During the experiment’s intake, we learn that Connie (Taylor Russell) gets sad but isn’t depressed (“when I’m sad, I’m sad,” she says) and that Tristan (Paapa Essiedu) has a playful swagger, half-flirting with the study’s administrator, Dr. Lorna James (a game and frank Michele Austin), while she asks about his medical history.

When Tristan meets Connie, he offers to turn in the urine sample she’s holding: “How about I take your piss for you?” (Props, aside from the bucket and brain, are mimed.) “You need to drink more water,” she observes, looking at his own.

Their exchanges are framed, on an elevated platform with the audience seated on either side, as a behavioral study stripped of context and identity markers. Dressed in lumpy, cloud-white sweatsuits, and often confined to separate glowing squares on the stage, they relate to each other — and to Lorna’s surveilling questions — from within a pressurized void. (The set and costumes are by Soutra Glimour, the lighting by Jon Clark.)

The intricate and mesmerizing character portraits that emerge are entirely relational, defined in response to external stimuli. (The presence of other trial participants goes unremarked upon.) The clinical setting and escalating doses are tightly controlled by Lorna and her supervising colleague, Dr. Toby Sealey (a suave and gravel-voiced Kobna Holdbrook-Smith), constant observers seated at either end of the platform. But what about the reaction between two people?

Essiedu’s Tristan is roving, loose-limbed and solicitous. A Hackney native and a regular on the pharmaceutical trial circuit, he instinctively goads the more watchful and considered Connie, a psychology student from Ontario who is studying in London, where the play is set. Russell’s Connie is discerning, logic-driven, warm and curious.

Even as the play explores the conundrum of its causation, the affair between Tristan and Connie bristles with heat, its own natural phenomenon.

Both performances are superb, particularly as the characters progress through a fast-burning romance. The first time they touch, he’s inviting her to dance with no music. Ribbing and affectionate, they mimic each other’s accents — further collapsing the distance between them. Essiedu is sly and agile, like an amorous cartoon cat sauntering on hind legs. Russell has the softness and hard will of Viola or Juliet, her voice pillowy with grace and acuity.

Lloyd, whose austerity sent a pulsating current through last season’s Broadway revival of “A Doll’s House,” casts Tristan and Connie’s love story as a sci-fi thriller, emphasizing contrasts between light and darkness, hard-edged facts and the messy unknowns of erotic impulse. Lingering billows of fog indicate the uncertainty of perception, while a faint, propulsive score by Michael Asante (and sound design by George Dennis) seems determined to sync the heart rates of everyone in earshot.

The arguments that fuel Prebble’s rapid-fire dialogue demonstrate a razor wit — she was a writer and producer on “Succession” — and a deft hand at splicing theory and behavior.

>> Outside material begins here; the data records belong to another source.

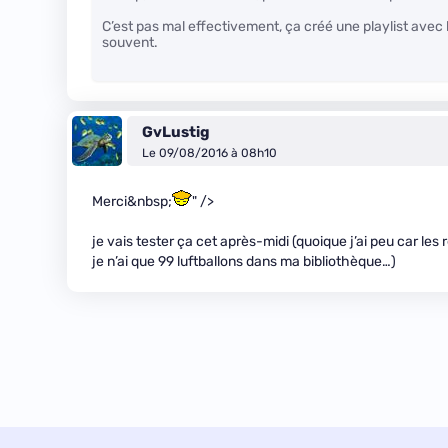
C’est pas mal effectivement, ça créé une playlist avec 
souvent.
GvLustig
Le 09/08/2016 à 08h10
Merci&nbsp;
" />
je vais tester ça cet après-midi (quoique j’ai peu car l
je n’ai que 99 luftballons dans ma bibliothèque…)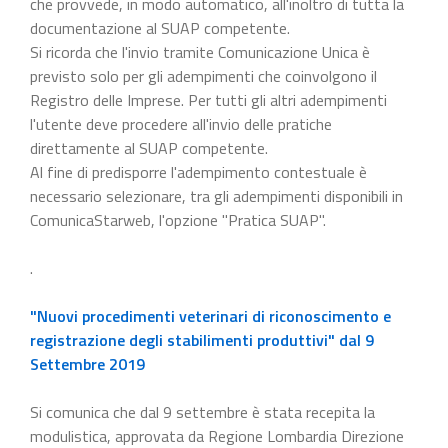
che provvede, in modo automatico, all'inoltro di tutta la
documentazione al SUAP competente.
Si ricorda che l'invio tramite Comunicazione Unica è
previsto solo per gli adempimenti che coinvolgono il
Registro delle Imprese. Per tutti gli altri adempimenti
l'utente deve procedere all'invio delle pratiche
direttamente al SUAP competente.
Al fine di predisporre l'adempimento contestuale è
necessario selezionare, tra gli adempimenti disponibili in
ComunicaStarweb, l'opzione "Pratica SUAP".
.
"Nuovi procedimenti veterinari di riconoscimento e
registrazione degli stabilimenti produttivi" dal 9
Settembre 2019
Si comunica che dal 9 settembre è stata recepita la
modulistica, approvata da Regione Lombardia Direzione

And she excels at articulating ineffable states of feeling. (Connie says the drug’s effects are “like having the weather inside.”)

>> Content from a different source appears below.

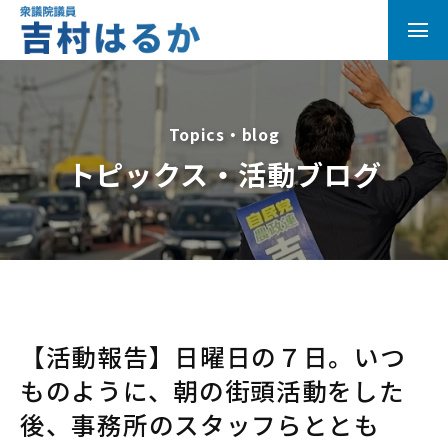
Topics・blog
トピックス・活動ブログ
【活動報告】日曜日の７日。いつ
ものように、朝の街頭活動をした
後、事務所のスタッフらととも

A soapy back story between the two psychiatrists, though excellently conveyed by Austin and Holdbrook-Smith, feels a bit contrived. But their debates about the ethics of manipulating the mind — and whether a person’s nature is even susceptible to change — deepens the stakes of their inquiry. The ex-lovers’ positioning at either end of the stage underlines the notion that desire is as much about separation — not having the thing you want — as it is fulfillment.

Science, like love, is an infallibly human endeavor. Whatever we think we know, particularly about the nature of consciousness, is shaped by our subjectivity. But we can only really know ourselves in relation to other people. Otherwise we might as well be a bunch of brains floating in space.



‘The Effect’

Through March 31 at the Shed, Manhattan; theshed.org. Running time: 1 hour 40 minutes.